Loneliness and It’s Link to Health

By Eunice K. Neubauer, CSA

Coping With Loneliness Senior Elderly Assisted Living Housing Twin Cities MNIt’s been known for years that loneliness harms your health. Persistent loneliness is being linked to a growing list of health problems, including insomnia, cardiovascular disease, depression and Alzheimer’s disease.New research has proven that feeling extreme loneliness can increase an older person’s chances of premature death by 14 percent, according to research by John Cacioppo, professor of psychology at the University of Chicago.

While it’s easy to assume that anyone who is struggling with loneliness would know that he/she is lonely, that’s often not the case.

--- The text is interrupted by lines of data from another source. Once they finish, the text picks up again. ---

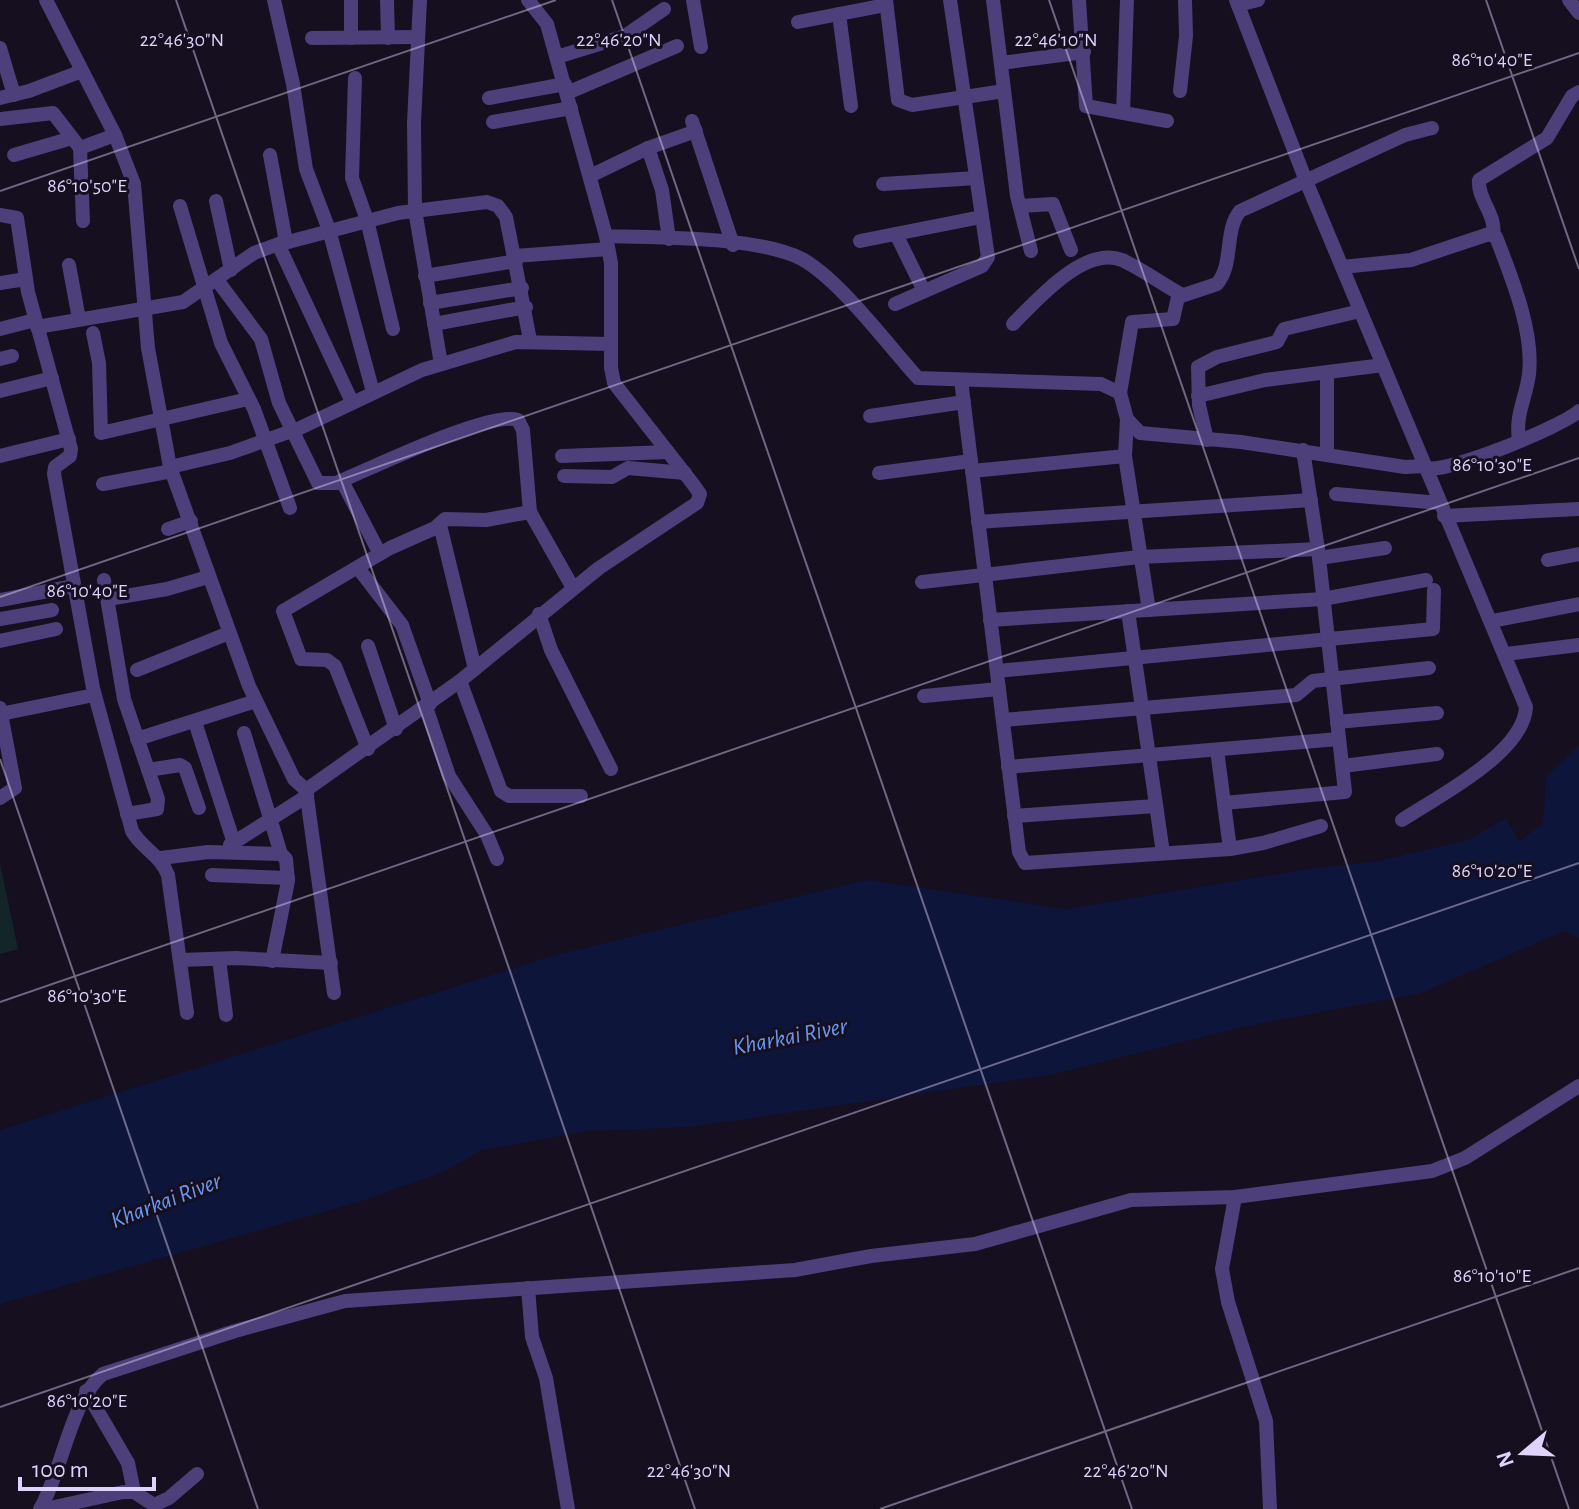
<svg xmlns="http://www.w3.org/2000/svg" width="1579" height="1509" viewBox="0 0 1579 1509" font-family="'Alegreya Sans',sans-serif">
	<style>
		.green { fill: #132529 }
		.water { fill: #0e153a }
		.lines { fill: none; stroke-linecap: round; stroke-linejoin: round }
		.minor { stroke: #4d3f7a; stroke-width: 14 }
		.ticks { fill: none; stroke: #dfd2fb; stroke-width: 2; stroke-opacity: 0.45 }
		.labels { text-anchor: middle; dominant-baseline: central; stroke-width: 6; stroke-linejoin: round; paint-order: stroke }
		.water-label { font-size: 24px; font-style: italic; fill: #6a98f0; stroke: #150f20 }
		.ticks-label { font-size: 20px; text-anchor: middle; fill: #dfd2fb; stroke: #150f20; stroke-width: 6; stroke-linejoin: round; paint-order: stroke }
	</style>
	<rect width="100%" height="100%" fill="#150f20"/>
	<path class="green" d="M0,864L18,949L0,954Z"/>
	<path class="water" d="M1579,745V938L1564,931L1421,993L1247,1026L1049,1075L689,1127L589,1131L481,1150L448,1170L362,1201L0,1304V1130L556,955L867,880L1065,909L1315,868L1374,862L1469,840L1506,818L1519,841L1543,824L1546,777Z"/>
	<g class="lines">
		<g class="minor">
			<path d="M46,0L115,135L134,184L148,348L170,467L249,686L294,779L306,790L460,681L599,568L697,503L700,494L693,484L614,383L611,368V263L606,236"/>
			<path d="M274,0L293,84L306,169L329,230L373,392"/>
			<path d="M387,0L388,38"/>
			<path d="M420,0L414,123L415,210L441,364"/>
			<path d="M528,0L547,24L606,236C659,238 757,236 802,259C840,280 888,345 918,378L1101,384L1120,393L1127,419L1140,433L1241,442L1405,467L1425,466"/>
			<path d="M693,0L701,47"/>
			<path d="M886,0L898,100L912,105L1004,91"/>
			<path d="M993,0L1017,196L1031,251"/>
			<path d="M1079,0L1086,106L1167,121"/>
			<path d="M1236,0L1306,181L1526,707C1524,753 1437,797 1402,820"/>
			<path d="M1569,0L1579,13"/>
			<path d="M1238,5L1258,0"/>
			<path d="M839,14L851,106"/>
			<path d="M798,22L886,5"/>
			<path d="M312,38L418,37"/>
			<path d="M351,38V0"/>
			<path d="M0,48L14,95"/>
			<path d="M557,57L625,36L664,9"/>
			<path d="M1001,63L1084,52"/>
			<path d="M355,78L352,178L367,220L393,329"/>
			<path d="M1180,91L1186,36L1185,0"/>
			<path d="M567,93L677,46"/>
			<path d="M0,98L29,91L82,71"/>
			<path d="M489,98L565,84"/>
			<path d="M1123,113L1127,0"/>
			<path d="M0,119L53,113L80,148L115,135"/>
			<path d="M692,121L733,245"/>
			<path d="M493,122L571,108"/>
			<path d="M80,148L83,221"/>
			<path d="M648,148L662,190L669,239"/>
			<path d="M14,155L72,138"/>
			<path d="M270,155L286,242"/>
			<path d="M590,176L648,148L696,131"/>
			<path d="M883,184L976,178"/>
			<path d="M216,201L231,270"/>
			<path d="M180,206L221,343L254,409L290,508"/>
			<path d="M1020,206L1053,204L1071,250"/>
			<path d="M0,215L17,218L28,292L71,449L70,456L55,467L54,474L93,688L132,831C142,849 160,854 168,875L187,1013"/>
			<path d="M896,234L924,291"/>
			<path d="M1493,235C1497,215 1477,199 1479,180L1547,138L1572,96L1579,92"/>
			<path d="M860,241L981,217"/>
			<path d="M278,244L352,402"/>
			<path d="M515,256L608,249"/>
			<path d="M69,265L79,319"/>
			<path d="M1342,267L1411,260L1489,234L1496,237C1511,276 1534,331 1529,374C1526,399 1515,414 1519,440"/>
			<path d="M425,276L516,261"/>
			<path d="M217,280L261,339L279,403L318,483H336C368,470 490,410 518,420L523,430L530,512L573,588"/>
			<path d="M0,283L26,279"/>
			<path d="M430,303L522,288"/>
			<path d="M895,304L982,266L988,257L950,0"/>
			<path d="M434,324L526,307"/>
			<path d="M1013,324C1036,301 1084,245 1122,260C1142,269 1162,284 1182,295"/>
			<path d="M37,327L183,302L254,253L273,246L398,213L487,202L498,206L506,217L530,340"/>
			<path d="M0,329L35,320"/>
			<path d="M93,333L99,363L101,433L248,399"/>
			<path d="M0,359L12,356"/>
			<path d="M961,380L1019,852L1025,863L1230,849L1263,843L1321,826"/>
			<path d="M0,391L52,378"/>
			<path d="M1120,393L1132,322L1173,319L1178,297L1217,284C1234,264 1224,230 1240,211L1405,135L1432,128"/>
			<path d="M1198,396L1265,380L1383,365"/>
			<path d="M870,416L964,402"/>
			<path d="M1127,419L1125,456L1149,610"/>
			<path d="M1207,440L1199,405L1198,367L1217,357L1277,342L1284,329L1360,311"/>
			<path d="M1327,453V373"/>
			<path d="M0,456L69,439"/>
			<path d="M562,456L668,452"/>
			<path d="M170,467L230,453L300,428L422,370L516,342L611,344"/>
			<path d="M1427,468C1449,473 1561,427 1579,411"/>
			<path d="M972,471L1125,456"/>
			<path d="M879,473L971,461"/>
			<path d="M564,476L612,477L628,468L685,473"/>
			<path d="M342,481L380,554"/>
			<path d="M103,484L172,471"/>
			<path d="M1336,494L1440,503"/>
			<path d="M1444,516L1579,509"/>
			<path d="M978,522L1311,500"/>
			<path d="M440,525L475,669"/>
			<path d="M168,529L191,521"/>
			<path d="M1319,558L1385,548"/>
			<path d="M1548,560L1579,554"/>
			<path d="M358,568L402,625L430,704"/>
			<path d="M104,580L124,699L158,799L157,809L127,814"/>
			<path d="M922,582L1139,557L1318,549"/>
			<path d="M108,599L167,589L208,577"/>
			<path d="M0,600L74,586"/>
			<path d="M1128,611L1163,853"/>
			<path d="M539,614L551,650L611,769"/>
			<path d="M0,619L52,610"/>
			<path d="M990,620L1323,599L1426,580"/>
			<path d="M1492,621L1579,604"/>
			<path d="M0,641L56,629"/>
			<path d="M368,646L396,729"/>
			<path d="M1506,654L1579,645"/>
			<path d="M137,670L229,633"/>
			<path d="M997,671L1433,629L1434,590"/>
			<path d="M460,681L501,791L509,796H581"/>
			<path d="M924,696L999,689"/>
			<path d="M426,707L449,776L487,835L497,859"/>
			<path d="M0,708L15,788L0,798"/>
			<path d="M1,714L94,695"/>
			<path d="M1003,720L1296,695L1313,681L1429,668"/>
			<path d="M195,722L233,840"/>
			<path d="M1337,722L1437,713"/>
			<path d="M244,733L281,854"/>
			<path d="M137,739L256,701"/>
			<path d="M368,749L335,666L327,660L301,659L283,611L390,548L435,528L445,519L486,520L530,512"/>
			<path d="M1217,750L1230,849"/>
			<path d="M1343,766L1437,754"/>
			<path d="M1008,767L1339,739"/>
			<path d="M148,770L180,765L185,768L199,808"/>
			<path d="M306,790L334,993"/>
			<path d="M1224,803L1345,792L1318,549L1303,450"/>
			<path d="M1014,816L1155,806"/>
			<path d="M230,845L307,796"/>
			<path d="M161,858L208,852L281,854L286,859L288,881L272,961"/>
			<path d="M212,875L288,878"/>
			<path d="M219,959L226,1015"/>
			<path d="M181,960L236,958L331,963"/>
			<path d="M1235,1197L1222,1269L1228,1302L1266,1421L1270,1509"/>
			<path d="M528,1288L532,1337L546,1378L568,1509"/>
			<path d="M86,1391L128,1463L134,1492"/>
			<path d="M40,1509C62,1472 71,1399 103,1374L235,1331L345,1301L795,1270L871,1256L975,1244L1131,1200L1235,1197L1432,1171L1465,1158L1579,1086"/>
			<path d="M45,1509L123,1492H134L154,1505L169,1498L197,1474"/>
		</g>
	</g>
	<path class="ticks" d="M176,0L695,1509M612,0L1132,1509M1049,0L1569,1509M1486,0L1579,269M0,191L556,0M0,597L1579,53M0,759L258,1509M0,1002L1579,458M0,1407L1579,863M880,1509L1579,1268"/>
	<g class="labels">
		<g class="water-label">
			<text transform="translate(790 1037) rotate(-11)">Kharkai River</text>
			<text transform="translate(166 1201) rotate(-21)">Kharkai River</text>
		</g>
	</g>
	<g class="ticks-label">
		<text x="182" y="46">22°46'30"N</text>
		<text x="619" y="46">22°46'20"N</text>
		<text x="1056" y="46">22°46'10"N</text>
		<text x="1492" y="66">86°10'40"E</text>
		<text x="87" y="192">86°10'50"E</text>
		<text x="1492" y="471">86°10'30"E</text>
		<text x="87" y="597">86°10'40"E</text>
		<text x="1492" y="877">86°10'20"E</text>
		<text x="87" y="1002">86°10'30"E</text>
		<text x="1492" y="1282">86°10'10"E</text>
		<text x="87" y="1407">86°10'20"E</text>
		<text x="689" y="1477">22°46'30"N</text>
		<text x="1126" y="1477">22°46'20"N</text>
	</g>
	<g transform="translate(1523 1453) rotate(251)" stroke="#150f20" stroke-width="6" paint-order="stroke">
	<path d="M0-6L14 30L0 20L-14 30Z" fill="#dfd2fb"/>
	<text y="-12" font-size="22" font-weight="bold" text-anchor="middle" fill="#dfd2fb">N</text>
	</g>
	<path d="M20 1477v12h134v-12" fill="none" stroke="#dfd2fb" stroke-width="4"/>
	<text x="32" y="1477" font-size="24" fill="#dfd2fb" stroke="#150f20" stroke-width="6" paint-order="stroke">100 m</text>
</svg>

For many people, that extreme sense of social disconnection, the feeling that no one really knows you and what your life is like—is so familiar and constant that they don’t even realize that they’re lonely.

So how do you overcome loneliness?  Think of relationships you have in your life.  Research by Cacioppo and his colleagues has identified three core dimensions to healthy relationships:

  • – Intimate connectedness, which comes from having someone in your life you feel affirms who you are;
  • – Relational connectedness, which comes from having face-to-face contacts that are mutually rewarding; and
  • – Collective connectedness, which comes from feeling that you’re part of a group or collective beyond individual existence.